In my old post I have listed a number of inter-process data exchange ideas, but I missed the one that I believe is the most important — at least in 2022 — the non-native stuff. And by that, I mean all these proprietary mechanisms of data exchange that have been developed over the years by vendors different than Microsoft. Many, of course, utilizing the core components of Windows OS, and the very same inter-process communication and cross-process access API functions. Being the ‘genuine’ software and all that, I bet it had to somehow pop up on the radar, and the be filtered out, with time by the likes of AV, EDR, and any other ‘watchmen’… cuz it’s genuine. It’s a stretch, of course, but to their credit, security solutions are getting better and better at detecting any sort of trickery…

With that in mind I started poking around DLLs of known vendors.

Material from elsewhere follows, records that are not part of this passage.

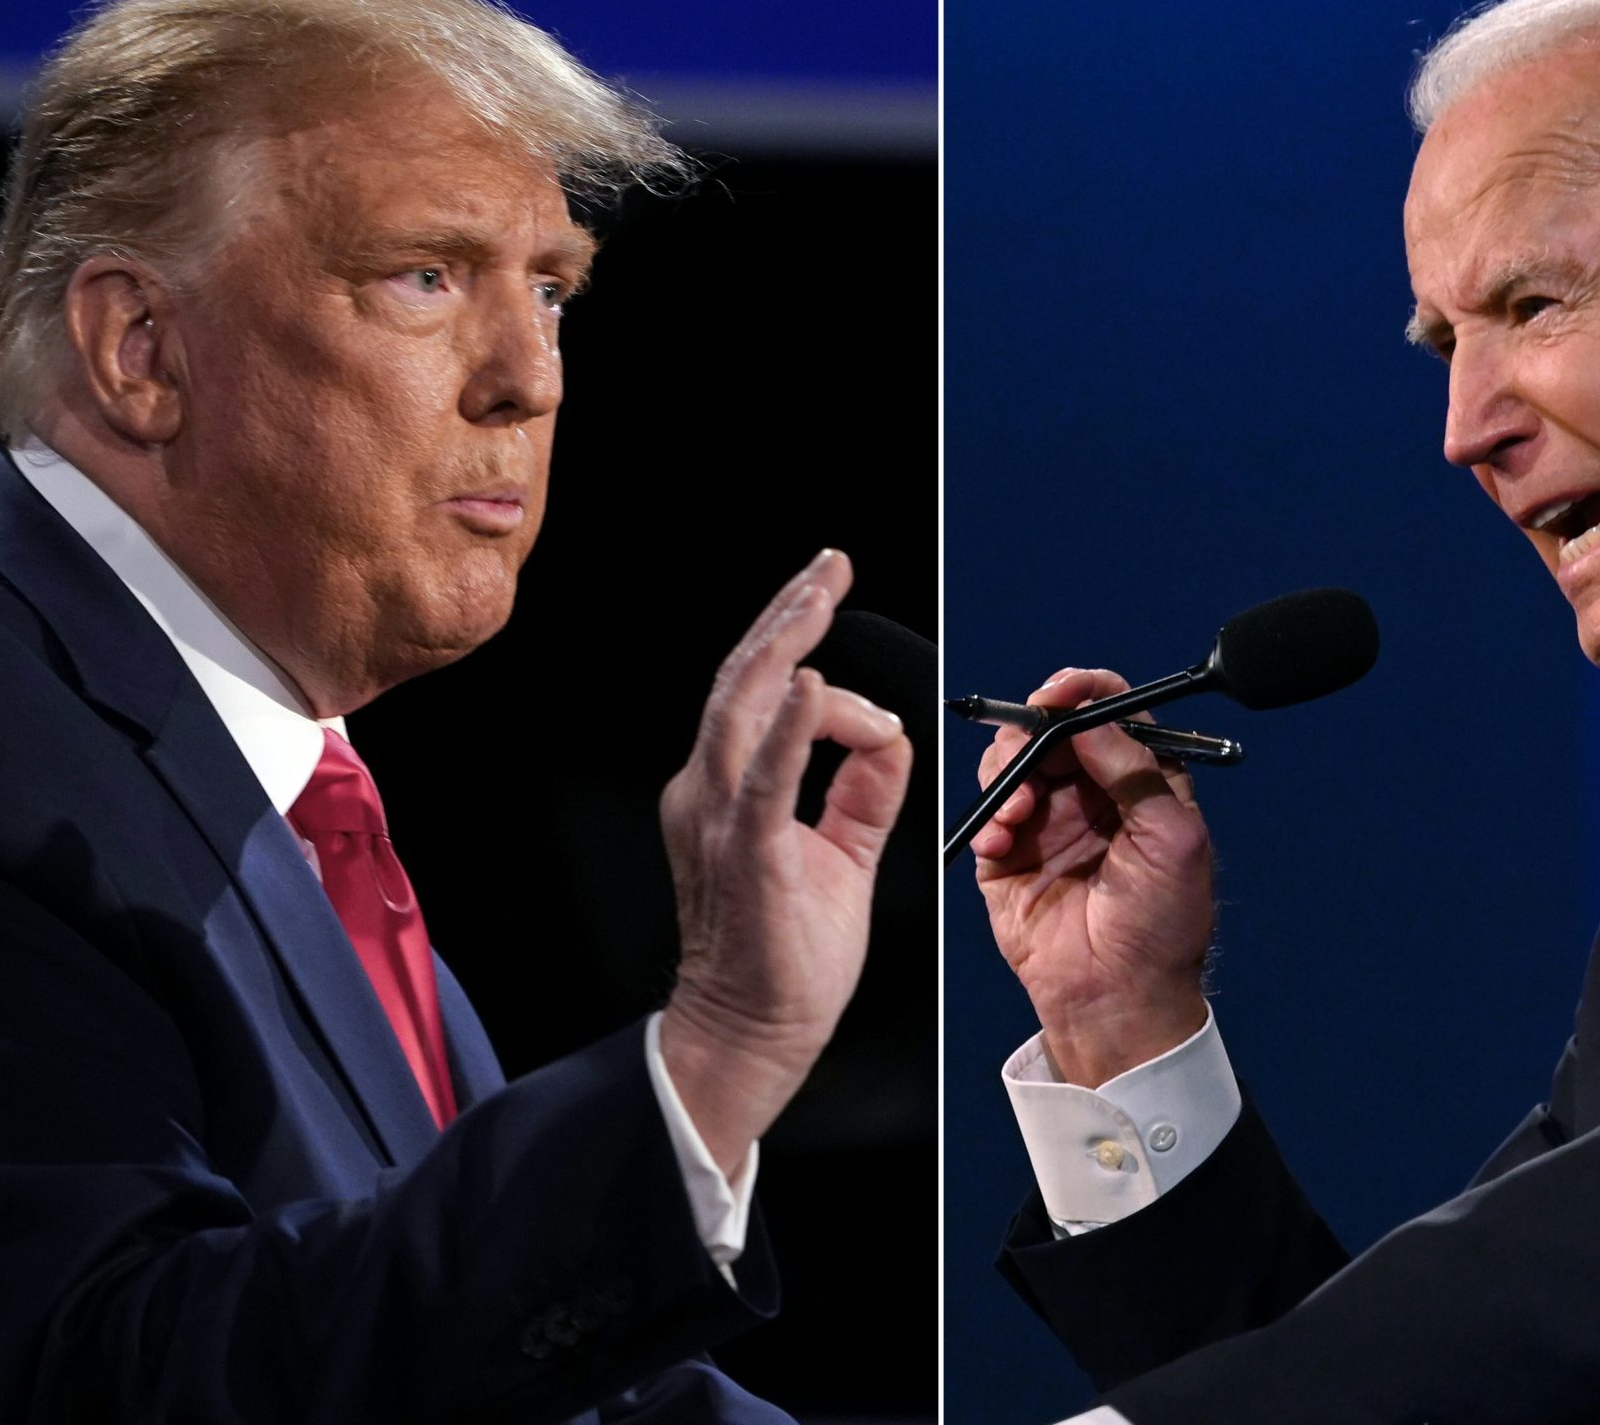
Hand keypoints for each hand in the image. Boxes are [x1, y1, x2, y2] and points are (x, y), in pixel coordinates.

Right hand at [658, 549, 913, 1177]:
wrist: (752, 1034)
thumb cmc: (787, 955)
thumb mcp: (840, 851)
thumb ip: (862, 789)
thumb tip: (889, 733)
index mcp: (728, 789)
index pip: (763, 697)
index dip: (803, 651)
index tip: (837, 611)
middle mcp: (709, 790)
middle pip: (744, 679)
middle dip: (790, 614)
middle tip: (829, 566)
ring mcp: (720, 818)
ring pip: (743, 706)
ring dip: (786, 643)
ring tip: (820, 593)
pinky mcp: (746, 853)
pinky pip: (765, 780)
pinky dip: (787, 728)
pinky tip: (811, 686)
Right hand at [973, 668, 1214, 1086]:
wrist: (1118, 999)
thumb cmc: (1162, 928)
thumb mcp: (1173, 837)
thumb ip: (1135, 769)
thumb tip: (1092, 718)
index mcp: (1141, 784)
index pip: (1112, 713)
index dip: (1085, 692)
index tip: (1060, 693)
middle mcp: (1092, 795)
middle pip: (1053, 729)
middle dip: (1034, 730)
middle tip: (1029, 747)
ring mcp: (1047, 822)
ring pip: (1013, 761)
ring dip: (1009, 772)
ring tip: (1019, 810)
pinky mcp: (1008, 855)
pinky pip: (987, 811)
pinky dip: (989, 815)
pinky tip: (1002, 840)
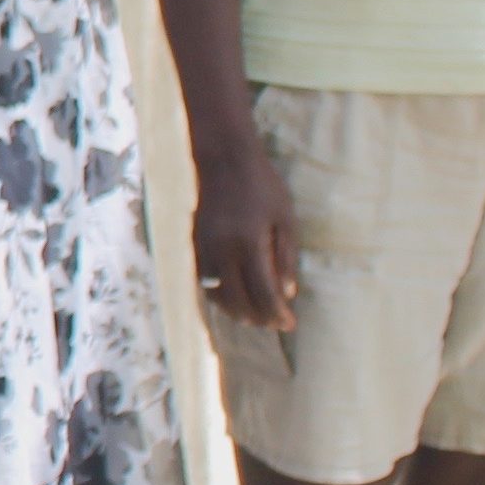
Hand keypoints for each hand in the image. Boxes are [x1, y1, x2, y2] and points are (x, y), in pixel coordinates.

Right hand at [193, 143, 301, 330]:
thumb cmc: (263, 186)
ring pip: (216, 294)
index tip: (290, 324)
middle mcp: (222, 250)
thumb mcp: (285, 218)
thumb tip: (287, 293)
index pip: (264, 292)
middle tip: (274, 324)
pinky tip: (230, 298)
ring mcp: (204, 248)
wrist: (223, 160)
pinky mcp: (194, 243)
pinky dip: (217, 295)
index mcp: (249, 243)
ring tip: (253, 318)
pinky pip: (203, 279)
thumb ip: (285, 257)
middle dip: (258, 318)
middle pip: (238, 300)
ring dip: (235, 311)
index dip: (277, 313)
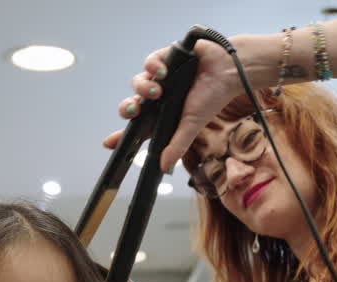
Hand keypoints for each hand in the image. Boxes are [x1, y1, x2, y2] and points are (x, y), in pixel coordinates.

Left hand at [105, 35, 271, 170]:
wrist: (229, 70)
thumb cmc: (213, 97)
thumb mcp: (192, 125)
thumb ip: (177, 145)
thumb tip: (163, 167)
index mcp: (163, 115)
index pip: (138, 129)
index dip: (122, 136)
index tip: (108, 144)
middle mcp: (159, 98)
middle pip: (132, 105)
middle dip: (128, 108)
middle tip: (133, 110)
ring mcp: (161, 78)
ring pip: (138, 83)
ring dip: (143, 88)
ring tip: (157, 91)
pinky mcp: (165, 59)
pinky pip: (149, 63)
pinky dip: (152, 67)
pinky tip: (163, 72)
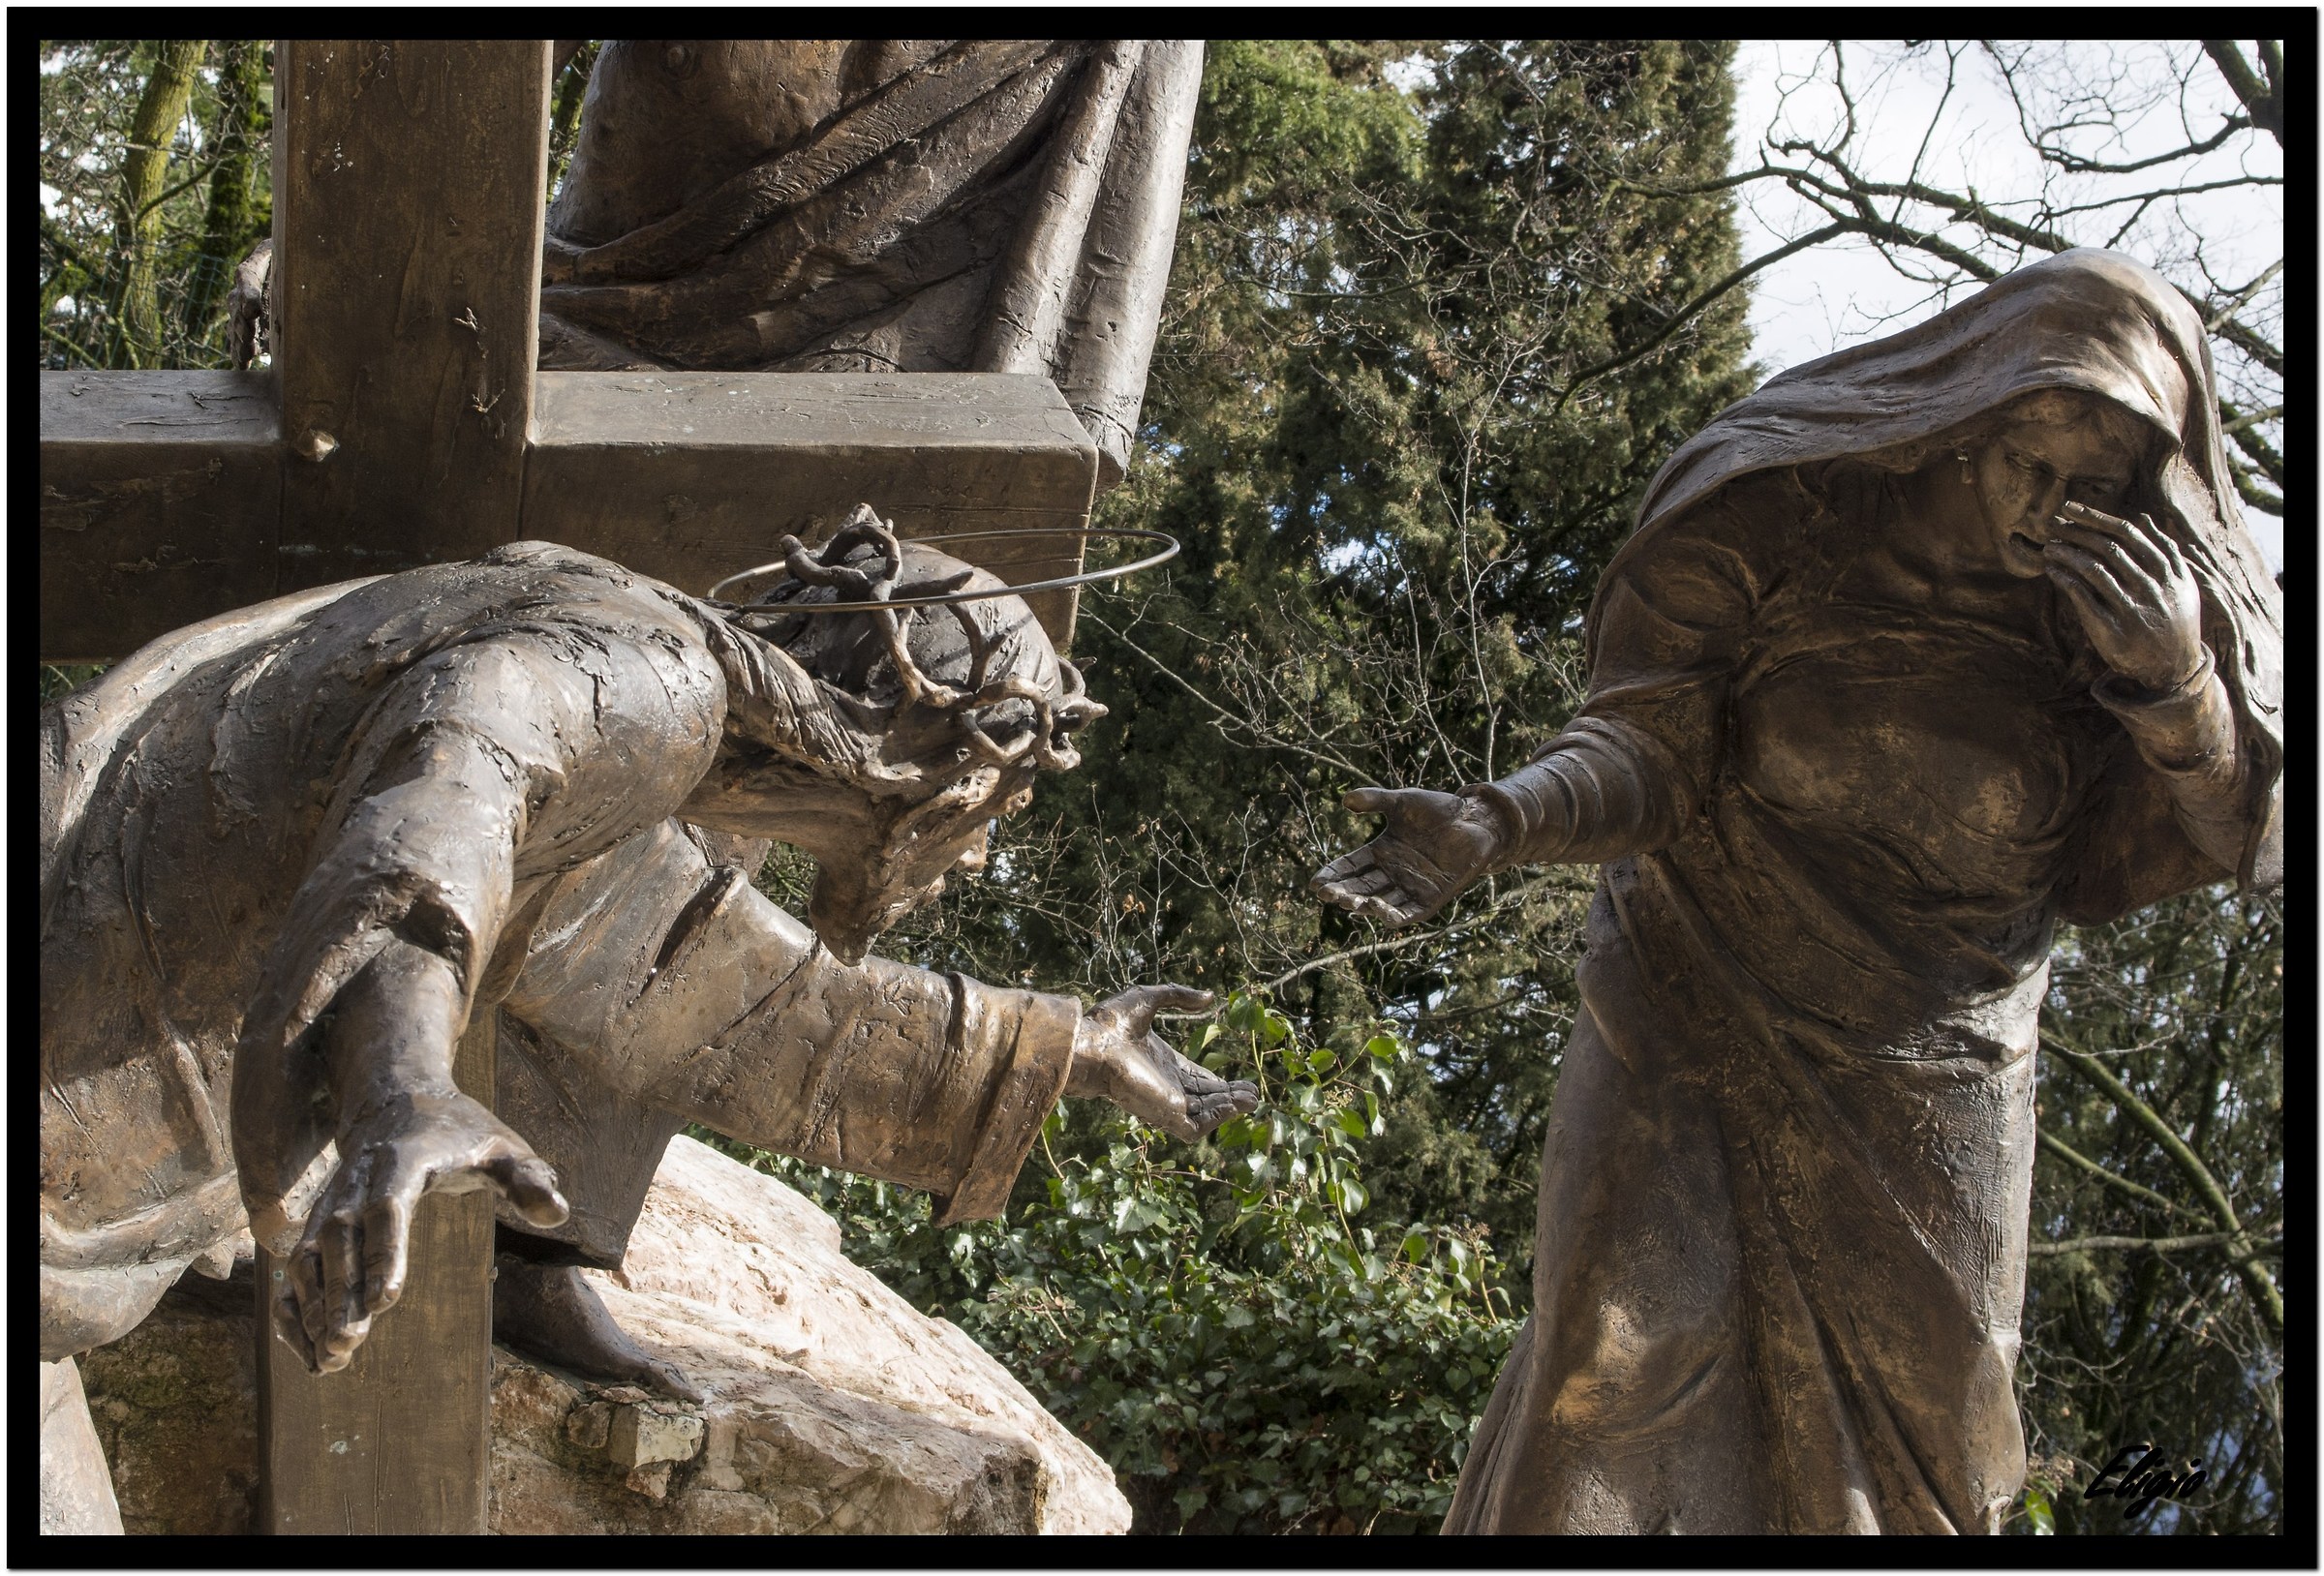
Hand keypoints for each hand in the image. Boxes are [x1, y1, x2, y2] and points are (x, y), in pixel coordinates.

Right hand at [275, 1088, 567, 1373]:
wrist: (395, 1101)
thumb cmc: (459, 1130)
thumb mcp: (502, 1146)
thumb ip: (527, 1179)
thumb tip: (557, 1213)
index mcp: (402, 1160)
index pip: (388, 1207)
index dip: (383, 1253)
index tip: (386, 1301)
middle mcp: (355, 1182)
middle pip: (341, 1241)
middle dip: (341, 1296)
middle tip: (348, 1346)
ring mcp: (330, 1204)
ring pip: (309, 1258)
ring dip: (312, 1311)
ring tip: (329, 1362)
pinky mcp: (316, 1224)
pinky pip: (294, 1269)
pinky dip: (293, 1311)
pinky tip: (309, 1354)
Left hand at [1067, 985, 1257, 1140]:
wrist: (1092, 1044)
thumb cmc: (1112, 1023)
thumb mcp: (1150, 1000)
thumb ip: (1179, 997)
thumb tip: (1208, 996)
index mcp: (1160, 1064)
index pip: (1194, 1078)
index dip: (1216, 1081)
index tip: (1238, 1082)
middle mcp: (1165, 1085)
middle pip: (1203, 1097)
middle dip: (1228, 1097)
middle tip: (1252, 1092)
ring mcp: (1165, 1101)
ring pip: (1204, 1112)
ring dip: (1228, 1107)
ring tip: (1252, 1099)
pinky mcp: (1164, 1113)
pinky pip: (1196, 1126)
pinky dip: (1217, 1118)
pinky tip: (1235, 1103)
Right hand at [1310, 786, 1503, 927]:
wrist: (1475, 820)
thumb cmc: (1439, 809)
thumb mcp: (1402, 802)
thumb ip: (1376, 801)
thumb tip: (1346, 800)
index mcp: (1380, 852)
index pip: (1349, 867)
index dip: (1333, 876)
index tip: (1316, 884)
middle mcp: (1392, 872)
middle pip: (1360, 888)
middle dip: (1343, 893)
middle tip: (1328, 894)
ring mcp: (1411, 887)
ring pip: (1380, 903)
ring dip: (1365, 905)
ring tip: (1351, 901)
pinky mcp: (1431, 899)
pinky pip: (1408, 912)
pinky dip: (1394, 915)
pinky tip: (1380, 911)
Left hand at [2045, 502, 2208, 693]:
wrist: (2175, 669)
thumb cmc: (2174, 620)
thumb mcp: (2181, 584)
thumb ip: (2166, 551)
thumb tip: (2144, 518)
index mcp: (2169, 572)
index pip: (2128, 534)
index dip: (2096, 518)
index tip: (2071, 509)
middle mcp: (2152, 588)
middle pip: (2109, 549)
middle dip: (2077, 532)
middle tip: (2053, 523)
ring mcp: (2133, 609)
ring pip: (2094, 571)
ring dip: (2067, 554)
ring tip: (2049, 546)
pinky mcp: (2113, 631)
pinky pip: (2083, 599)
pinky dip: (2065, 580)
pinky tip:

I soon discovered a DLL from NVidia (NvIFR.dll) that offers a particular set of exported functions:

  • NvIFR_ConnectToCrossProcessSharedSurfaceEXT
  • NvIFR_CopyFromCrossProcessSharedSurfaceEXT
  • NvIFR_CopyFromSharedSurfaceEXT
  • NvIFR_CopyToCrossProcessSharedSurfaceEXT
  • NvIFR_CopyToSharedSurfaceEXT
  • NvIFR_Create
  • NvIFR_CreateCrossProcessSharedSurfaceEXT
  • NvIFR_CreateEx
  • NvIFR_CreateSharedSurfaceEXT
  • NvIFR_DestroyCrossProcessSharedSurfaceEXT
  • NvIFR_DestroySharedSurfaceEXT
  • NvIFR_GetSDKVersion

hmmm Cross-Process, Shared, and Connect To, and Copy … that certainly sounds interesting!

I don’t have access to any native Nvidia setup, and I don’t play games, so it’s hard to test what these functions really do :(. Quick google for NvIFR_ConnectToCrossProcessSharedSurfaceEXT brought only this interesting reddit conversation.

Poking around the available code, we can speculate that Cross-process Surface interface seems to be accessible via this pipe:

\.\pipe\NVIFR_CPSS_%lld

After you write “[\x7F” to it, you can read a buffer of 2136 bytes (in the DLL version I looked at). The buffer we can then read will contain a name of the shared section we can now open, map, and … hopefully write to. The analysis of the code that follows is not straightforward, there are other DLLs being loaded, APIs resolved, and the complexities encountered would really benefit from ‘live’ analysis, but… c’est la vie.

And this is where this blurb ends. I know, I know, it’s not much, but imagine the possibilities. We can find more similar pieces of code, legitimate, genuine software, and cross-process data exchange snippets present inside these signed DLLs or executables… we may as well come up with many new ways of bypassing security solutions that might have not been possible in the past…